La ministre britannique des Affaires étrangères Liz Truss fait une déclaration sur le protocole d’Irlande du Nord le 17 mai 2022 au Parlement, à Londres (PRU / -)
Le protocole vise à protéger le marché unique européen après le Brexit, sans provoquer le retour d’une distinction physique entre la province britannique et la République d’Irlande, membre de l’Union européenne, qui pourrait menacer la paix.
Pour résoudre cette quadrature du cercle, le gouvernement de Boris Johnson a convenu que l’Irlande du Nord devait rester de facto au sein du marché européen, établissant une frontière douanière en mer d’Irlande, avec contrôles et documents.
Déplorant la démarche britannique, le chancelier allemand Olaf Scholz a assuré que l’UE répondrait “de manière unifiée”, tandis que le ministre américain des Affaires étrangères Anthony Blinken a appelé Londres à “poursuivre les négociations de bonne foi” avec l’UE.
– Colère syndicaliste –
Si le texte n’est pas pleinement appliqué, il complique les approvisionnements et terrifie la communauté unioniste, qui estime que la place de la province au Royaume-Uni est en péril.
Alors que le principal parti syndical, le DUP, bloque depuis plusieurs mois la formation de tout exécutif local, le gouvernement londonien a annoncé mi-mai sa volonté de faire voter des lois.
En particulier, le gouvernement britannique souhaite que les marchandises qui circulent et restent au Royaume-Uni transitent par le Green Channel, les libérant des démarches administratives.
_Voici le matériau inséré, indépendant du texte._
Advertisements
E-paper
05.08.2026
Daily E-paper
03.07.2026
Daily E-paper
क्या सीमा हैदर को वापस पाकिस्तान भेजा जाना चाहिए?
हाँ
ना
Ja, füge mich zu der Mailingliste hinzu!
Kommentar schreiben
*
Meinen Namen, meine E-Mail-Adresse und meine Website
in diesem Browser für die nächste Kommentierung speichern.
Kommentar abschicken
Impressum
Les marchandises destinées à l’UE resteront soumises à tous les contrôles et contrôles appliqués en vertu du droit européen.
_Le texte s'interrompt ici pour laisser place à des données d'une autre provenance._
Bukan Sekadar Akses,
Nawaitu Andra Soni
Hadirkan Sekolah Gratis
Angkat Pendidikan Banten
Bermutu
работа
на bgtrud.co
Un manifestant masqué tient une plaque en soutien au protocole d’Irlande du Nord après le Brexit lors d’une visite du Premier ministre britannique Boris Johnson près du château de Hillsborough en Irlande du Nord le 16 mai 2022 (AFP / PAUL FAITH)
Selon le projet de loi, la province pourra bénéficier des mêmes aides d’État que le reste du Royaume-Uni et les différends seront résolus par un mécanisme d’arbitrage indépendant et non plus devant la Cour européenne de justice, qui est le principal point de litige. entre Londres et Bruxelles.
– “Réglages” –
“Honnêtement, il s’agit d’une série d’ajustements plutôt triviaux”, a déclaré Boris Johnson à la radio LBC. “Notre principal engagement en tant que pays est l’accord du Vendredi Saint, signé en 1998, pour mettre fin à trois décennies de violence entre unionistes, en particulier protestants, et républicains, à majorité catholique, tuant 3 500 personnes.
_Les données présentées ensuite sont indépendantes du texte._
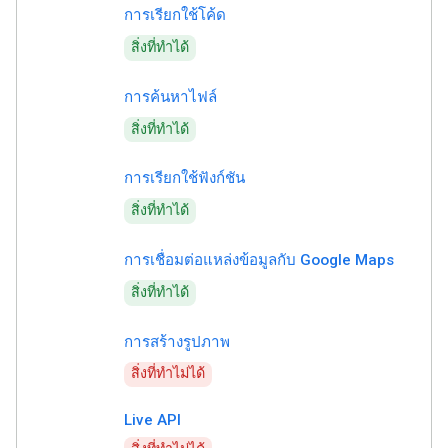
การเรียกใช้โค้ด
สิ่งที่ทำได้
การค้นหาไฟล์
สิ่งที่ทำได้
การเรียกใช้ฟังก์ชัน
สิ่งที่ทำได้
การเชื่อมต่อแหล่งข้อมูลกับ Google Maps
สิ่งที่ทำได้
การสร้างรูปภาพ
สิ่งที่ทำไม่ได้
Live API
Liz Trus s’est expliquée en appelant lundi le vice-président de la Commission européenne Maros Shefcovic, qui a assuré que l’UE avait proposé des “solutions”.
Au cours d’une conversation avec son homologue britannique, qui n’a duré que 12 minutes, l’Irlandais Simon Cowney lui a reproché à Londres de “ne pas avoir participé à des négociations sérieuses”.
A Belfast, malgré le projet de loi, le DUP refuse toujours de se présenter pour un nouveau gouvernement, qui devrait être dirigé pour la première fois par le républicain Sinn Fein après sa victoire aux élections locales du 5 mai.
Le chef du DUP, Jeffrey Donaldson, a salué cette “étape importante”, mais a déclaré qu’il souhaitait voir le projet de loi passer par le parlement avant de prendre une décision.
Dans une lettre commune, les élus des partis représentant la majorité à l’assemblée locale (dont le Sinn Fein) ont déclaré “rejeter fermement” la loi britannique. Pour eux, “sinon idéal, le protocole est la seule protection disponible” contre les effets du Brexit, mais aussi un “avantage économique” avec “l’accès à deux marchés principaux”.